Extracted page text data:
Content starts

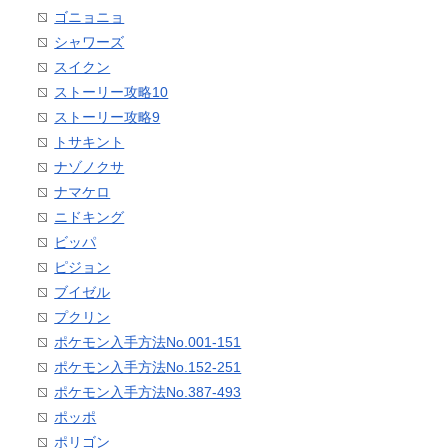
ゴニョニョ
シャワーズ
スイクン
ストーリー攻略10
ストーリー攻略9
トサキント
ナゾノクサ
ナマケロ
ニドキング
ビッパ
ピジョン
ブイゼル
プクリン
ポケモン入手方法No.001-151
ポケモン入手方法No.152-251
ポケモン入手方法No.387-493
ポッポ
ポリゴン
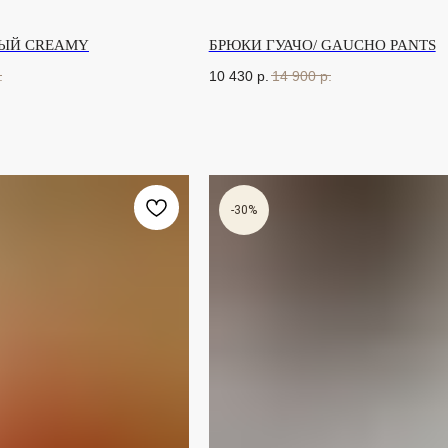
ЫЙ CREAMY
БРЮКИ ГУАЧО/ GAUCHO PANTS
.
10 430
р.
14 900
р.
-30%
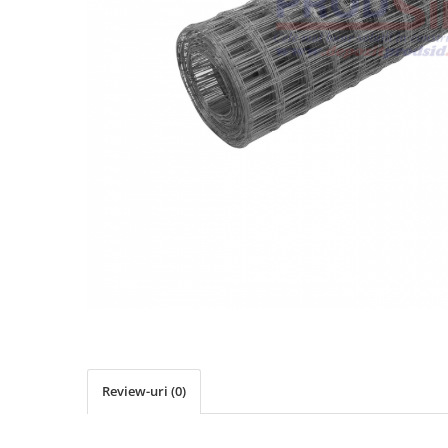
Elemente de placare
Accesorii gips carton
Plăci gips carton
Plăci OSB
Elemente de zidărie
BCA
Blocuri ceramice cu găuri
Bolțari din beton
Cărămidă plină
Materiale pentru hidroizolații
Amorsă, mastic
Diverse (hidroizolații)
Membrană hidroizolație
Materiale pentru termoizolații
Review-uri
(0)
Colțare și plasă de armare
Plasă de armare pentru fațade
Polistiren expandat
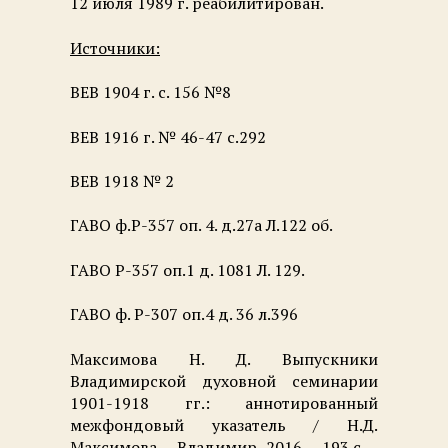
12 июля 1989 г. реабилитирован.
Источники:
ВЕВ 1904 г. с. 156 №8
ВЕВ 1916 г. № 46-47 с.292
ВЕВ 1918 № 2
ГАВО ф.Р-357 оп. 4. д.27а Л.122 об.
ГАВО Р-357 оп.1 д. 1081 Л. 129.
ГАВО ф. Р-307 оп.4 д. 36 л.396
Максимова Н. Д. Выпускники
Владимирской духовной семинарии
1901-1918 гг.: аннотированный
межфондовый указатель / Н.Д.
Максимова. – Владимир, 2016. – 193 с. –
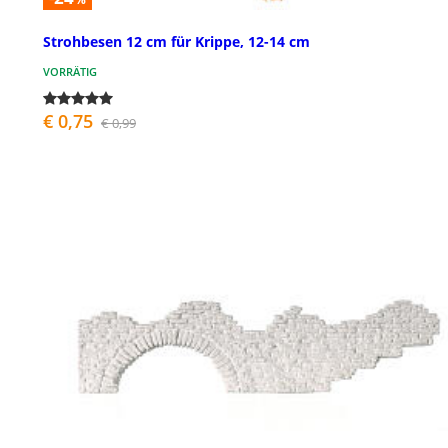
Strohbesen 12 cm für Krippe, 12-14 cm
VORRÄTIG
€ 0,75
€ 0,99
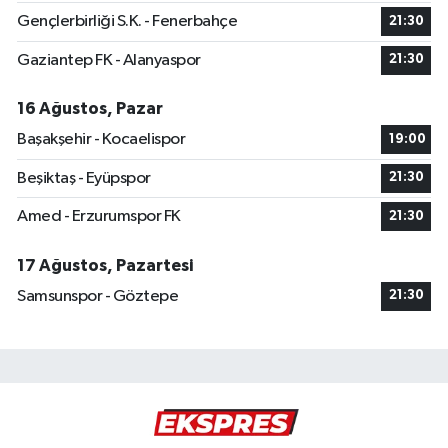
Gençlerbirliği S.K. - Fenerbahçe
21:30
Gaziantep FK - Alanyaspor
21:30
16 Ağustos, Pazar
Başakşehir - Kocaelispor
19:00
Beşiktaş - Eyüpspor
21:30
Amed - Erzurumspor FK
21:30
17 Ağustos, Pazartesi
Samsunspor - Göztepe
21:30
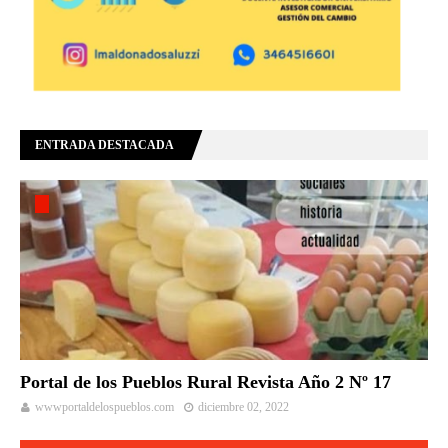
ENTRADA DESTACADA
Portal de los Pueblos Rural Revista Año 2 Nº 17
wwwportaldelospueblos.com
diciembre 02, 2022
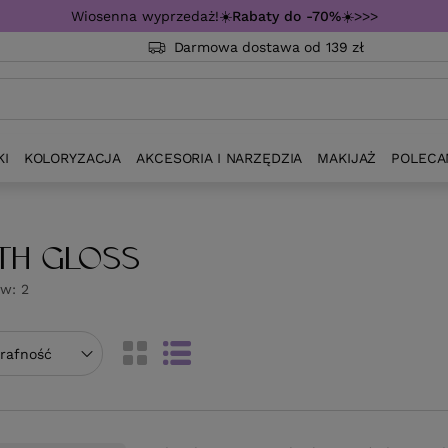
Wiosenna wyprzedaż!☀️
Rabaty do -70%
☀️>>>
Darmowa dostawa od 139 zł
KI
KOLORYZACJA
AKCESORIA I NARZĘDZIA
MAKIJAŻ
POLECA
TH GLOSS
ów:
2
towanie
trafność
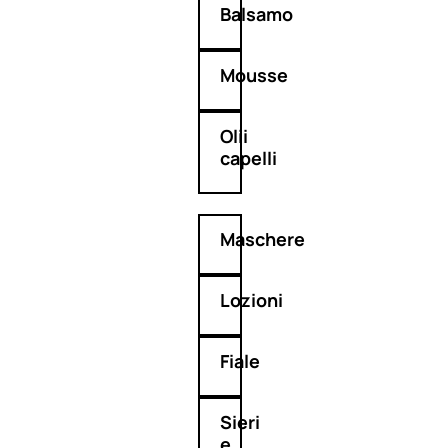
Balsamo
Mousse
Olii
capelli
Maschere
Lozioni
Fiale
Sieri
e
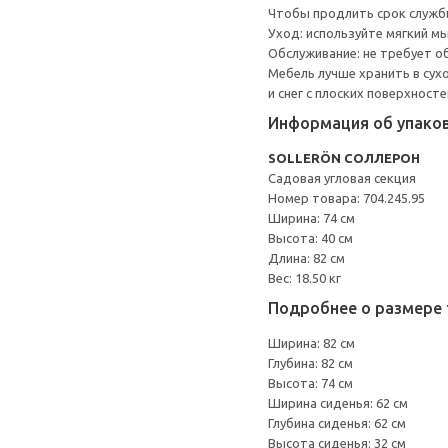
Чтобы продлить срок службы
Уход: используйте мягкий м
Обслуживание: не требует о
Мебель лучше хранить в сух
и снег с плоских поверхност
Информация об упако
SOLLERÖN СОЛЛЕРОН
Садовая угловая секция
Номер товара: 704.245.95
Ширина: 74 см
Высота: 40 см
Длина: 82 см
Вес: 18.50 кг
Подробнее о размере 
Ширина: 82 см
Глубина: 82 см
Высота: 74 см
Ширина сиденья: 62 см
Глубина сиденья: 62 см
Высота сиденья: 32 см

Content ends

Request: Type out all the records verbatim, minus images.

Solution to the problem:
ゴニョニョ
シャワーズ
スイクン
ストーリー攻略10
ストーリー攻略9
トサキント
ナゾノクサ
ナマケロ
ニドキング
ビッパ
ピジョン
ブイゼル
プクリン
ポケモン入手方法No.001-151
ポケモン入手方法No.152-251
ポケモン入手方法No.387-493
ポッポ
ポリゴン
ЫЙ CREAMY
БРЮКИ ГУАЧО/ GAUCHO PANTS
.
10 430
р.
14 900
р.
-30%
Elemente de placare
Accesorii gips carton
Plăci gips carton
Plăci OSB
Elemente de zidărie
BCA
Blocuri ceramice cu găuri
Bolțari din beton
Cărămidă plină
Materiale pentru hidroizolații
Amorsă, mastic
Diverse (hidroizolații)
Membrană hidroizolație
Materiale pentru termoizolații
Review-uri
(0)
Colțare și plasă de armare
Plasă de armare pentru fațade
Polistiren expandat
12 июля 1989 г. реабилитирован.
Источники:
ВЕВ 1904 г. с. 156 №8
ВЕВ 1916 г. № 46-47 с.292
ВЕВ 1918 № 2
ГАВО ф.Р-357 оп. 4. д.27а Л.122 об.
ГАВО Р-357 оп.1 д. 1081 Л. 129.
ГАВО ф. Р-307 оп.4 д. 36 л.396
Максимова Н. Д. Выпускники
Владимирской духовной семинарии
1901-1918 гг.: аннотированный
межфондовый указатель / Н.Д.
Максимова. – Владимир, 2016. – 193 с. –
Strohbesen 12 cm für Krippe, 12-14 cm
VORRÄTIG
€ 0,75
€ 0,99
Gençlerbirliği S.K. - Fenerbahçe
21:30
Gaziantep FK - Alanyaspor
21:30
16 Ağustos, Pazar
Başakşehir - Kocaelispor
19:00
Beşiktaş - Eyüpspor
21:30
Amed - Erzurumspor FK
21:30
17 Ağustos, Pazartesi
Samsunspor - Göztepe
21:30
ENTRADA DESTACADA
Portal de los Pueblos Rural Revista Año 2 Nº 17
wwwportaldelospueblos.com
diciembre 02, 2022
Wiosenna wyprzedaż!☀️
Rabaty do -70%
☀️>>>
Darmowa dostawa od 139 zł
KI
KOLORYZACJA
AKCESORIA I NARZĘDZIA
MAKIJAŻ
POLECA
TH GLOSS
ów:
2
towanie
trafność
Balsamo
Mousse
Olii
capelli
Maschere
Lozioni
Fiale
Sieri
e
Чтобы продлить срок службы
Уход: используйте мягкий м
Обслуживание: не требует о
Мебель лучше хранить в сух
и снег с плоских поверхност
Информация об упако
SOLLERÖN СОЛЛЕРОН
Садовая угловая секция
Номер товара: 704.245.95
Ширина: 74 см
Высота: 40 см
Длина: 82 см
Вес: 18.50 кг
Подробнее о размере 
Ширина: 82 см
Глубина: 82 см
Высота: 74 см
Ширина сиденья: 62 см
Глубина сиденья: 62 см
Высота сиденья: 32 см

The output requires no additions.